Using both fast-slow decomposition and two-parameter bifurcation analysis, we investigate the generation mechanisms of the mixed bursting. We show that the pattern of mixed bursting in two-coupled pre-Bötzinger complex cells varies with the increase of g_K. Mixed bursting is widespread and complex. Dunmyre^[24] found in a self-coupled pre-Bötzinger the mixed patterns of square-wave and DB bursts (bursts featuring depolarization block), which matched well with the activity that was observed in the experimental preparations.^[23] In this paper, we find the mixed bursting composed of the regular fold/fold limit cycle bursting, subHopf/subHopf bursting, or subHopf/fold limit cycle bursting in the coupled pre-Bötzinger complex model.

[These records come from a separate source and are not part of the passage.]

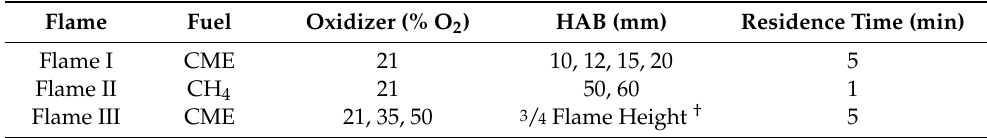
Table 2. Summary of flame parameters for C-layer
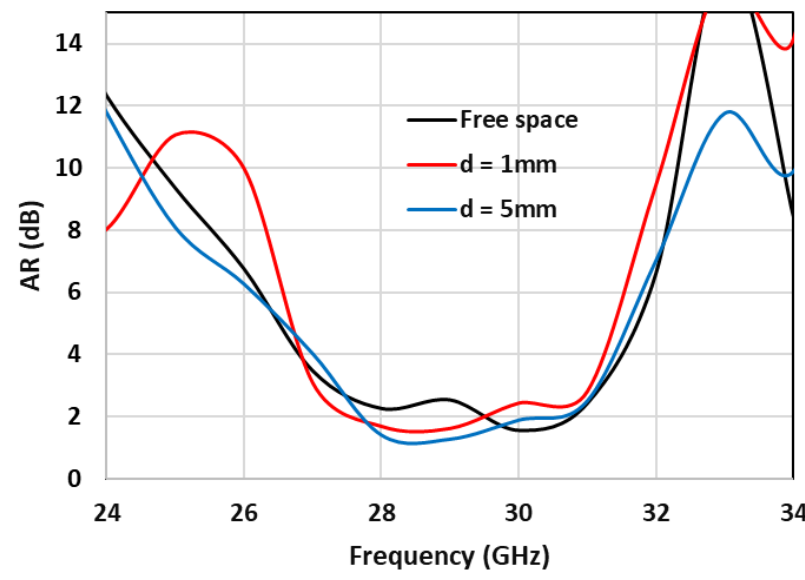
Figure 12. Axial ratio of a DRA array placed in free space and next to a body phantom.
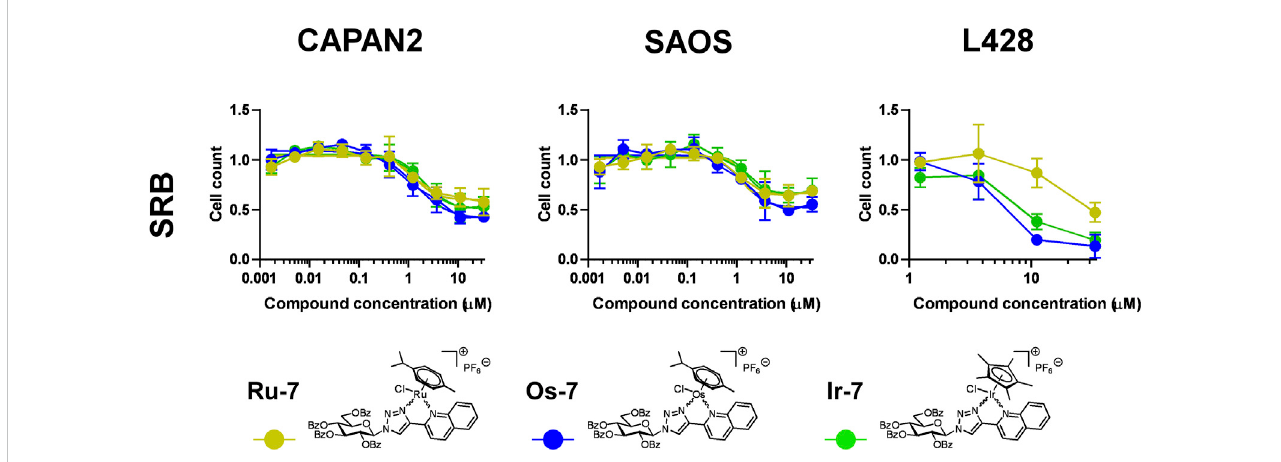
FIGURE 8 Assessment of quinoline-containing complexes Ru-7 , Os-7 , Ir-7 for cytostatic activity on other cancer cell lines. 3 × 10 3 Capan2 cells, 2 × 10 3 Saos cells and 8 × 10 3 L428 were plated to 96 well plates. Cells were treated with the compounds in the concentrations for 48 h. Then for Capan2 and Saos SRB assay wasperformed,L428cellswerecountedusingaBurkerchamber.Dataisrepresentedasaverage±SD,fromthreebiologicalreplicates;individualassayswere performed in duplicates. Values were normalized for vehicle treated cells, absorbance for vehicle treated cells equals to 1. Normality was checked using the Shapiro-Wilk test. The Saos Os-7 dataset was normalized using the Box-Cox method, other datasets had normal distribution. Each complex was individually assessed for statisticalsigni fi cance using One-way ANOVA testfollowed byDunnett ’ s post hoc test; all values werecomparedto thevaluesofthe lowest concentration. For better visibility the p values are presented in an excel sheet at https:// fi gshare.com/s/2c942a812caea8869a67. Non-linear regression was performed on the Capan2 and Saos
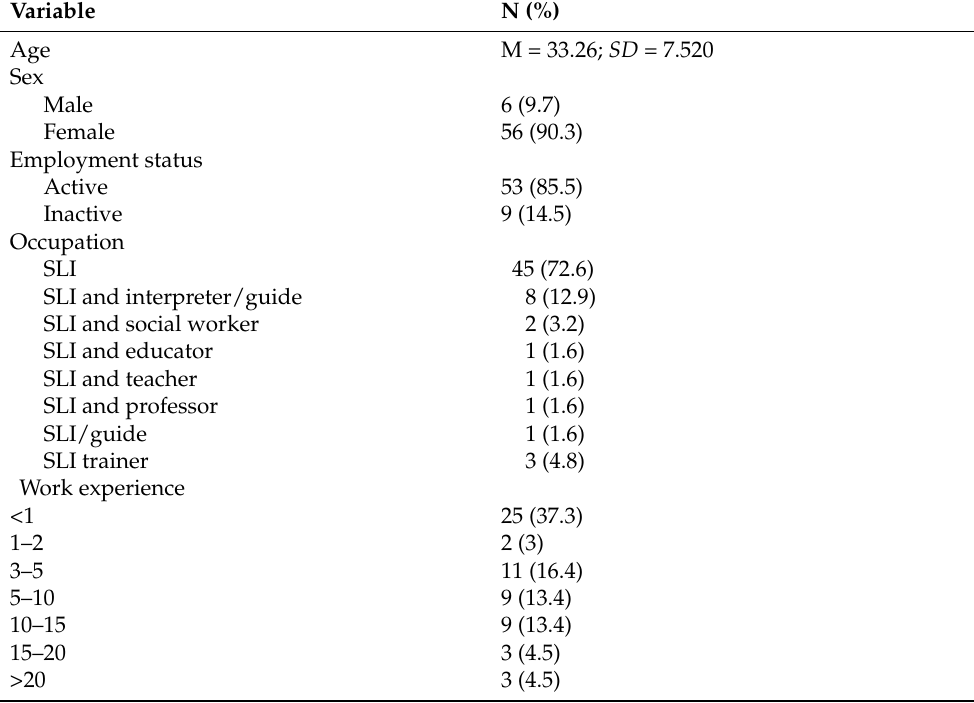
Table 1. Sociodemographic profile of sign language interpreters (SLI) and interpreters/guides and musculoskeletal disorders ( n =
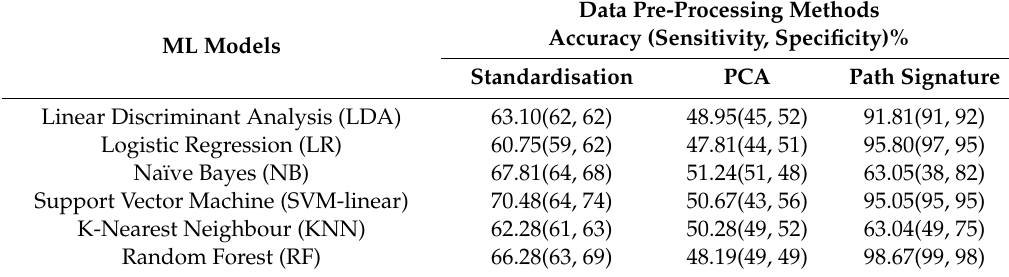
Table 2. Accuracy, sensitivity and specificity of ML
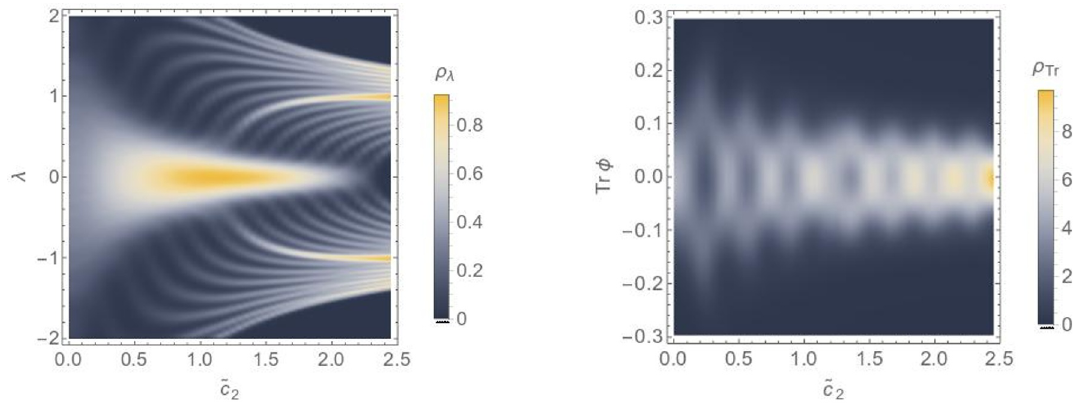
Figure 12 . Eigenvalue (left) and trace (right) distributions of the PP model with ∆ ν r = +1 curvature for N = 16 , c 4 = 0 . 01 , c r = 0 . 01 , ν 2 = ν 4 = 1 and varying values of e e correspond to larger values and peaks of distributions. Central bright region in the left plot, which dims and widens to the left, depicts the l phase which at around two cuts of the ↑↓ phase. Two thicker bright lines in the eigenvalue distribution plot are due to degenerate eigenvalues of the curvature matrix. Eigenvalues are expressed in units of √ and traces in units of N Tr Φ 2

Wang et al.^[26] studied the mixed bursting of a two-compartment model of a pre-Bötzinger complex neuron featuring a persistent sodium current I_NaP, a nonspecific cation CAN current, as well as the intracellular calcium oscillations that modulate the CAN current. Their investigations showed that the appearance of mixed bursting in pre-Bötzinger neurons depends heavily on the contribution of the dendritic calcium oscillations. We investigate the mixed bursting raised by the change of the potassium current (parameter g_K) in the coupled pre-Bötzinger complex model, which involves persistent sodium current I_NaP, but has no nonspecific cation CAN currents. Our results show that the nonspecific cation CAN current is not necessary for the generation of mixed bursting. The results also indicate that the mixed bursting is a heterogeneous transition state. Our analysis of mixed bursting patterns can be extended and applied to investigate other rhythmic neuronal systems with a two-timescale forcing term.